Pada 1933, ketika sedang bekerja di Bell Telephone Laboratory, Karl Jansky, seorang teknisi komunikasi, menemukan adanya emisi sinyal radio “aneh” yang menganggu komunikasi antar negara dan antar benua kala itu. Emisi sinyal radio ini berupa sinyal radio tak terduga yang amplitudonya selalu memuncak pada waktu-waktu tertentu (Gambar 4). Oleh karena kelakuannya yang aneh, Jansky menduga sinyal radio ini berasal dari luar angkasa dan menyebutnya sebagai emisi radio kosmik. Namun, selain Jansky, kebanyakan rekan-rekannya tidak percaya akan “suara” alam semesta yang mungkin sedang diamati oleh Jansky. Pada 1937, Grote Reber (Gambar 3) membangun sebuah piringan parabola sebesar 32 kaki di Wheaton, Illinois dan mulai mencoba mencari sinyal radio yang sebelumnya ditemukan oleh Jansky. Pada 1940, Reber berhasil mendeteksi adanya emisi kosmik statis yang mirip dengan temuan Jansky di frekuensi 160 MHz (frekuensi terkecil dari berbagai rentang frekuensi yang diamati oleh Reber). Reber menemukan bahwa emisi radio ini semakin kuat dideteksi pada frekuensi terkecil yang memiliki panjang gelombang terpanjang (Ekers, R. D., 2014). Pembangunan piringan parabola yang diinisiasi oleh Reber pada 1937 menjadi titik awal perkembangan teknologi astronomi radio yang berupa teleskop radio.
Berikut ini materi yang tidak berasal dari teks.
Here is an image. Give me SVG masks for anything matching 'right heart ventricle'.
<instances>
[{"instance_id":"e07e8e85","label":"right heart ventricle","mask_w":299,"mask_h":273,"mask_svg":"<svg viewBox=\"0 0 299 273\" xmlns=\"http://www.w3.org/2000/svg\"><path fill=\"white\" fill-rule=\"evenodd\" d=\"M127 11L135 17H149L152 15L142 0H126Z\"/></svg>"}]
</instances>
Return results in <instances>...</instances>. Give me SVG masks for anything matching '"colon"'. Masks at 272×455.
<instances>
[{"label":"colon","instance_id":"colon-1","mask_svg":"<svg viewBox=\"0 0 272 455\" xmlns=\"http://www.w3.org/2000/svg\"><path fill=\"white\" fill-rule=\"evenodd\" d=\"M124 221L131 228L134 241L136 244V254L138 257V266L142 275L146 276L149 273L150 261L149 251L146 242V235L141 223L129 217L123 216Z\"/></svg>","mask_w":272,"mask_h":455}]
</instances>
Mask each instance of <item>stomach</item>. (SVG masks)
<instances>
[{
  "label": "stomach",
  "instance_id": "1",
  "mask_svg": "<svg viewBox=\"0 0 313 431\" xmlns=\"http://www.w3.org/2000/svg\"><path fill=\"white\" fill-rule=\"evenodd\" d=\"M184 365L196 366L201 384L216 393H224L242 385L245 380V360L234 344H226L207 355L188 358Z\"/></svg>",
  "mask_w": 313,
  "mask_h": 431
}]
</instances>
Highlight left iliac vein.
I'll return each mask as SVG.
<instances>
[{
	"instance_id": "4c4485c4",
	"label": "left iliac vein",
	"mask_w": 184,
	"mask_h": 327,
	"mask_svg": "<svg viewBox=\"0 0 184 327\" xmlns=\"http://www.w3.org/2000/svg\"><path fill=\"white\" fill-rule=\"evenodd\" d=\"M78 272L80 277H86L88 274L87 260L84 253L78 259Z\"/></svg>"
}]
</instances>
Bagaimana gambaran struktur sebuah piringan parabola yang selanjutnya disebut sebagai teleskop radio ini mampu “mendengarkan” sinyal-sinyal radio dari alam semesta?

Gambar 4. Puncakan-puncakan sinyal yang berhasil direkam oleh Jansky pada 1933. Puncakan-puncakan sinyal ini diduga merupakan sinyal radio yang berasal dari luar angkasa (diambil dari slide kuliah Khadija El Bouchefry, 2018)
Gambar 4. Puncakan-puncakan sinyal yang berhasil direkam oleh Jansky pada 1933. Puncakan-puncakan sinyal ini diduga merupakan sinyal radio yang berasal dari luar angkasa (diambil dari slide kuliah Khadija El Bouchefry, 2018)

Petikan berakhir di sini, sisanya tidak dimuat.